Here's what you built and discovered in this session:

- **Feature engineering is mostly data plumbing.** Computing 10 features for 50 stocks across 14 years required careful temporal alignment (the `shift(-1)` for targets, the skip-1 for momentum), missing data handling, and cross-sectional rank normalization. Getting the time alignment wrong by a single period is the difference between a genuine prediction and a look-ahead bias that inflates everything downstream.

- **The regularization path is a diagnostic tool, not just a tuning method.** The Lasso path reveals feature importance through elimination order; the Ridge path shows how aggressively the data wants to be shrunk. The optimal alpha shifts with market regimes -- higher regularization during volatile periods when signal-to-noise deteriorates.

- **Evaluation methodology is more important than model architecture.** The same Ridge model evaluated three ways produced ICs differing by 2-5x. Shuffled 5-fold CV is structurally dishonest for temporal data. Expanding-window CV with purging is the minimum honest standard. Always ask "how was this evaluated?" before trusting any financial ML result.

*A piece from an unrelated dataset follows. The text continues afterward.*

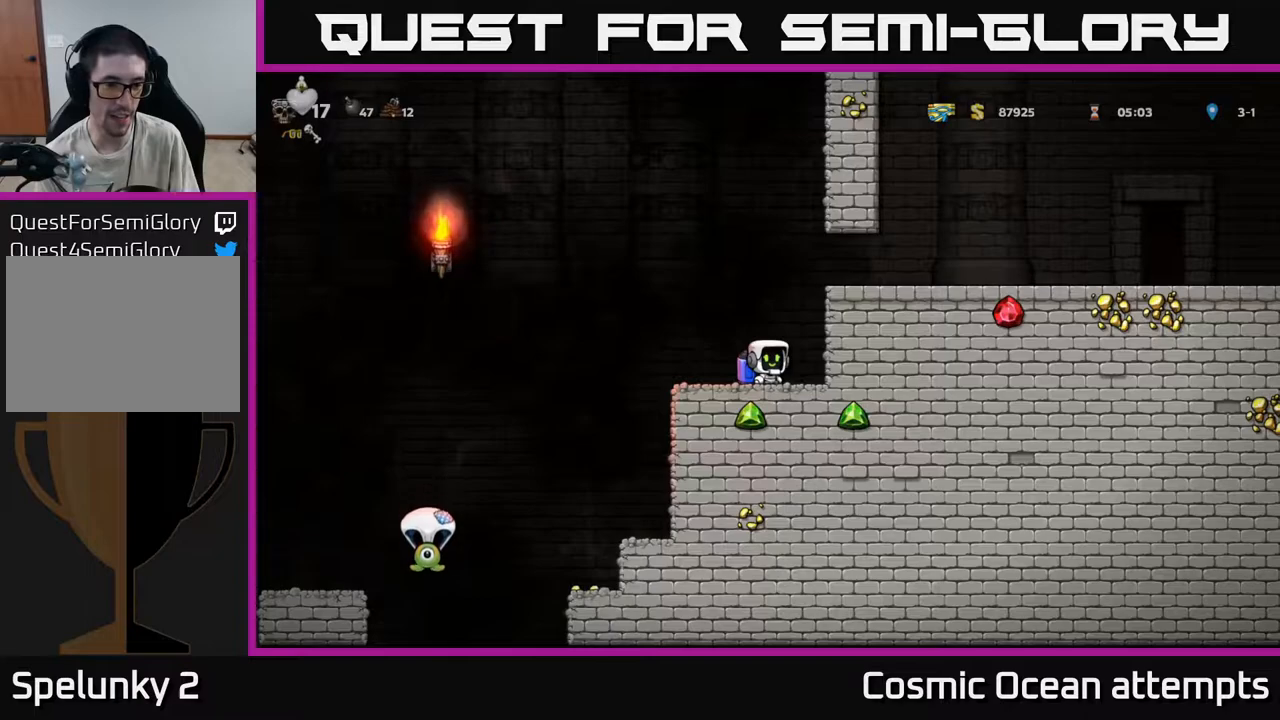
{"buttons": [], "left_stick": "center", "right_stick": "center", "events": []}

- **Individual feature ICs are small but real, and non-stationary.** The strongest features have average ICs of 0.02-0.06. Rolling IC plots reveal that even the most robust signals go through extended weakness. The value of combining features is diversification, not amplification.

- **Linear models provide a hard-to-beat baseline, but have a low ceiling.** The Ridge model modestly outperforms the best single feature. But the improvement is bounded by the linear assumption -- no feature interactions. Trees and neural nets lift this ceiling.

In the homework, you'll scale this pipeline to 200+ stocks, compare all four linear models (OLS, Ridge, Lasso, Elastic Net), build a long-short portfolio, and measure performance net of transaction costs. You'll discover that transaction costs change the model comparison in surprising ways -- Lasso's sparser predictions may produce lower turnover, partially offsetting its lower gross IC.